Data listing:
'''
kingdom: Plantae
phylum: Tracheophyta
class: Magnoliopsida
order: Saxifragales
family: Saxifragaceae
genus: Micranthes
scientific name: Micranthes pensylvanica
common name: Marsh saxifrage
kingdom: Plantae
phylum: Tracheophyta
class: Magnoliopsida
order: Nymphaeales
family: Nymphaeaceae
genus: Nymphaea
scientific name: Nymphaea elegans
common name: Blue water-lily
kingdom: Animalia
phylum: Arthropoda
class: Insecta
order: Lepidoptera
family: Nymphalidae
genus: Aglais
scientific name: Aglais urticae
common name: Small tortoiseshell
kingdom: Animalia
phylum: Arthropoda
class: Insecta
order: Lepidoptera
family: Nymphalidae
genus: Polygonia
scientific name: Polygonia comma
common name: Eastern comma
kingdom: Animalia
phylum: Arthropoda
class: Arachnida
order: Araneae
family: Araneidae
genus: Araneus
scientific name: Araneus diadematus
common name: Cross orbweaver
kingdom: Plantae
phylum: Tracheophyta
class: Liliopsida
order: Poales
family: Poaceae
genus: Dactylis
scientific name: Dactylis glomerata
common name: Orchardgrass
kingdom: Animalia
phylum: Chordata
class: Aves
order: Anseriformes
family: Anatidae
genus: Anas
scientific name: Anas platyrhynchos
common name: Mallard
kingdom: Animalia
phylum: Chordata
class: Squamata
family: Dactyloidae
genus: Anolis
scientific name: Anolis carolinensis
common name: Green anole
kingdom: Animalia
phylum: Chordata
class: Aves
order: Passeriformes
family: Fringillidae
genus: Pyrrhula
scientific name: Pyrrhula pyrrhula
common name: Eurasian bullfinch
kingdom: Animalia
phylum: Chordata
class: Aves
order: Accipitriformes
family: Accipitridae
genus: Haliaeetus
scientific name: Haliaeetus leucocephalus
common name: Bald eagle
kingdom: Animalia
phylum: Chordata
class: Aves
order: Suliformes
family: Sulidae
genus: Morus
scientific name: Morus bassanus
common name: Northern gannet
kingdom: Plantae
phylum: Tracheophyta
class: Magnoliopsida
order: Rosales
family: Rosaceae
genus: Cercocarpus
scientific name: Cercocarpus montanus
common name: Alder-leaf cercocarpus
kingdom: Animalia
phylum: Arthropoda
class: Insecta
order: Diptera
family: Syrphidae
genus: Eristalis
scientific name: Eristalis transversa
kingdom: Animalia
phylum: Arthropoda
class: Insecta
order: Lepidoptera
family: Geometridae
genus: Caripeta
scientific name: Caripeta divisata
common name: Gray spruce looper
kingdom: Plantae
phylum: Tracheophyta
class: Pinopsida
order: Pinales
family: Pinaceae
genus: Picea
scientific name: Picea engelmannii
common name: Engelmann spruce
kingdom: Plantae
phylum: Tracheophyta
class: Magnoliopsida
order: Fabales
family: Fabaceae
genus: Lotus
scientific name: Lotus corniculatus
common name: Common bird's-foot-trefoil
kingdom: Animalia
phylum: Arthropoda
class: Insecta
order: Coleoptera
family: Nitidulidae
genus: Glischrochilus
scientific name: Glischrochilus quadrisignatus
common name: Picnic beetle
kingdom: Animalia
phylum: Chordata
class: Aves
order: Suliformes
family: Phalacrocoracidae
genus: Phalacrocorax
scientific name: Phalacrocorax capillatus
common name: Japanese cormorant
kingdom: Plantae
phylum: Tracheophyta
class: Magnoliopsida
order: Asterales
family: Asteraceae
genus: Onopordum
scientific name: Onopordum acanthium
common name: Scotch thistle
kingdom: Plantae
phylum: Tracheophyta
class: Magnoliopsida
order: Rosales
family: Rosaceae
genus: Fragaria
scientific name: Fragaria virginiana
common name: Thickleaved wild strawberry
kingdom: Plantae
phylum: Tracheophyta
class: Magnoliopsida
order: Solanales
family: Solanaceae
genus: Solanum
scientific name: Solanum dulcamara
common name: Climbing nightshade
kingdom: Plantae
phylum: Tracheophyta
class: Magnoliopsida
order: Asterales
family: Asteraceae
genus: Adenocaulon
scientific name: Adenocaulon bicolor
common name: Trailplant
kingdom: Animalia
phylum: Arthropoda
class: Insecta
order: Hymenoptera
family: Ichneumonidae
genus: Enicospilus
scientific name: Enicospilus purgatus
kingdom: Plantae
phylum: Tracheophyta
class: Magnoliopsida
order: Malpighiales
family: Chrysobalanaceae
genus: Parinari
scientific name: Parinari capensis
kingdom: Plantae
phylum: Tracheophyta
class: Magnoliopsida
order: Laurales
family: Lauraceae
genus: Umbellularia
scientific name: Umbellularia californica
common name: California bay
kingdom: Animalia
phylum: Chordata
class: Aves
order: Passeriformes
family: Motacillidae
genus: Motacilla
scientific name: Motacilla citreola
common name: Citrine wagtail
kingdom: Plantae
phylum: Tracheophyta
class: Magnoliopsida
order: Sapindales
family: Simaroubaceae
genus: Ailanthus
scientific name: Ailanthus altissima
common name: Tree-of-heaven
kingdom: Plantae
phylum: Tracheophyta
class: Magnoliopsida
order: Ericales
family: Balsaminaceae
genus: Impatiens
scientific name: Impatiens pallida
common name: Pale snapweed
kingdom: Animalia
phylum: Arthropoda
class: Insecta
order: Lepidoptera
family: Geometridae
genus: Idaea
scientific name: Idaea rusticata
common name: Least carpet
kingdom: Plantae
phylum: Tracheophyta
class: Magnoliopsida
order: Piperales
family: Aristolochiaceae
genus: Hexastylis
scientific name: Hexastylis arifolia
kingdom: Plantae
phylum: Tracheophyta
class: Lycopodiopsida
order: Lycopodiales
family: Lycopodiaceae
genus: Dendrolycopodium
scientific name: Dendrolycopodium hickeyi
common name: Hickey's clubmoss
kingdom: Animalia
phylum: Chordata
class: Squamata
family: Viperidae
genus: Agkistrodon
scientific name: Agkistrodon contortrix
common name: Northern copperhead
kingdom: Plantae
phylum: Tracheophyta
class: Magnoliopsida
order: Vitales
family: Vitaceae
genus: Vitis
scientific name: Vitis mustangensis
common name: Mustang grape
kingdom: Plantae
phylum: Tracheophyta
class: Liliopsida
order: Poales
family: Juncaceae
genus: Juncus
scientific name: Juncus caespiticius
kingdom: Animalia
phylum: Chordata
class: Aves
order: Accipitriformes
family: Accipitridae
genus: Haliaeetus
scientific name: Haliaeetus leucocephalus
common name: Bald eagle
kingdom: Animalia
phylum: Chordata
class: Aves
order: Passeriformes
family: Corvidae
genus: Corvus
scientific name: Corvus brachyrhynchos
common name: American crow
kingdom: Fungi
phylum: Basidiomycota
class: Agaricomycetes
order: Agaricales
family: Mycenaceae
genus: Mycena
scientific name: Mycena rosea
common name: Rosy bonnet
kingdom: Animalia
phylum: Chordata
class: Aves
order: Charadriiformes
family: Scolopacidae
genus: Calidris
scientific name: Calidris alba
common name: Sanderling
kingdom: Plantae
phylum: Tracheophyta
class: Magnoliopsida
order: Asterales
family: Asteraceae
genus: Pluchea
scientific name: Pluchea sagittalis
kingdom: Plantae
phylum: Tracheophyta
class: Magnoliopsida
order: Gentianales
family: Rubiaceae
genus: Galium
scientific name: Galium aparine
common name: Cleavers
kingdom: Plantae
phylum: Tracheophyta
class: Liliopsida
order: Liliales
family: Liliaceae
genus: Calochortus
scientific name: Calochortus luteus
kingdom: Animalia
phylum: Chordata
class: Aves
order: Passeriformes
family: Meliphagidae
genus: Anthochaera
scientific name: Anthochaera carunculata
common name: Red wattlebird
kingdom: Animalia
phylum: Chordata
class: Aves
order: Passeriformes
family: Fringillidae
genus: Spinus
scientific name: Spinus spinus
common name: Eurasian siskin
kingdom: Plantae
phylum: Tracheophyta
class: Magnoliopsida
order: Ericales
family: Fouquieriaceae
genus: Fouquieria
'''
▶ [Exercise brief]: Can you repeat, word for word, everything from the line containing "common name: Mallard" down to the line containing "scientific name: Caripeta divisata", with both of those lines included?

▶ [Output of the exercise]:
common name: Mallard
kingdom: Animalia
phylum: Chordata
class: Squamata
family: Dactyloidae
genus: Anolis
scientific name: Anolis carolinensis
common name: Green anole
kingdom: Animalia
phylum: Chordata
class: Aves
order: Passeriformes
family: Fringillidae
genus: Pyrrhula
scientific name: Pyrrhula pyrrhula
common name: Eurasian bullfinch
kingdom: Animalia
phylum: Chordata
class: Aves
order: Accipitriformes
family: Accipitridae
genus: Haliaeetus
scientific name: Haliaeetus leucocephalus
common name: Bald eagle
kingdom: Animalia
phylum: Chordata
class: Aves
order: Suliformes
family: Sulidae
genus: Morus
scientific name: Morus bassanus
common name: Northern gannet
kingdom: Plantae
phylum: Tracheophyta
class: Magnoliopsida
order: Rosales
family: Rosaceae
genus: Cercocarpus
scientific name: Cercocarpus montanus
common name: Alder-leaf cercocarpus
kingdom: Animalia
phylum: Arthropoda
class: Insecta
order: Diptera
family: Syrphidae
genus: Eristalis
scientific name: Eristalis transversa
kingdom: Animalia
phylum: Arthropoda
class: Insecta
order: Lepidoptera
family: Geometridae
genus: Caripeta
scientific name: Caripeta divisata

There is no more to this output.